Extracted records
=-=-=

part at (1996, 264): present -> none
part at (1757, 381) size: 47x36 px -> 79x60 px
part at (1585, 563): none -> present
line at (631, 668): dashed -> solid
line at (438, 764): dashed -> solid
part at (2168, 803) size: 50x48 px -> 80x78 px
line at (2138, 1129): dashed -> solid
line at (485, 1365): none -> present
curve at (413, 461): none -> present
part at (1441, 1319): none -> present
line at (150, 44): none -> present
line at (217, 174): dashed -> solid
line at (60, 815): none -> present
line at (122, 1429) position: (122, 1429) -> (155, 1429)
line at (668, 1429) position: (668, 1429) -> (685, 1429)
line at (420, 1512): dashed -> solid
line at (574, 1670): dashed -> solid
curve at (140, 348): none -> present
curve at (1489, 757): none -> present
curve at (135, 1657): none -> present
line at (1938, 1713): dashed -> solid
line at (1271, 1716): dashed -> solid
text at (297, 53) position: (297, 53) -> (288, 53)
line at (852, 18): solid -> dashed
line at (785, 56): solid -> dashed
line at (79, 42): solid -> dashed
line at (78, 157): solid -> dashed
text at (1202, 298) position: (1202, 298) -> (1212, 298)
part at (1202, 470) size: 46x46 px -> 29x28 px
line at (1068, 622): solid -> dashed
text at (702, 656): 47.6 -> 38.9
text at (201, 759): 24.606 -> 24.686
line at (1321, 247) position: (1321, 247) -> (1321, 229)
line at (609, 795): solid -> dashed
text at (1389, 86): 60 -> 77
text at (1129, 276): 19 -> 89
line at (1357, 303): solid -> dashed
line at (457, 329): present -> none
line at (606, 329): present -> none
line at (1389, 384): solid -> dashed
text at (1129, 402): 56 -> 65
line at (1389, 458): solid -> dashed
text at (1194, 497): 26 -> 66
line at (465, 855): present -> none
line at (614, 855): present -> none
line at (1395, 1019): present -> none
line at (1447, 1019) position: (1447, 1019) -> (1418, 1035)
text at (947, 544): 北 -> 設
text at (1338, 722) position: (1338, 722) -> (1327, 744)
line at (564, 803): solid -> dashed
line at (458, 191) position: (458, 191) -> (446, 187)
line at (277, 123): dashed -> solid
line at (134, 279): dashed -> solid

=-=-=

• [Aim of the task]:
Which lines in the entries above contain the word "curve"? Copy each of them.

• [Task response]:
curve at (413, 461): none -> present
curve at (140, 348): none -> present
curve at (1489, 757): none -> present
curve at (135, 1657): none -> present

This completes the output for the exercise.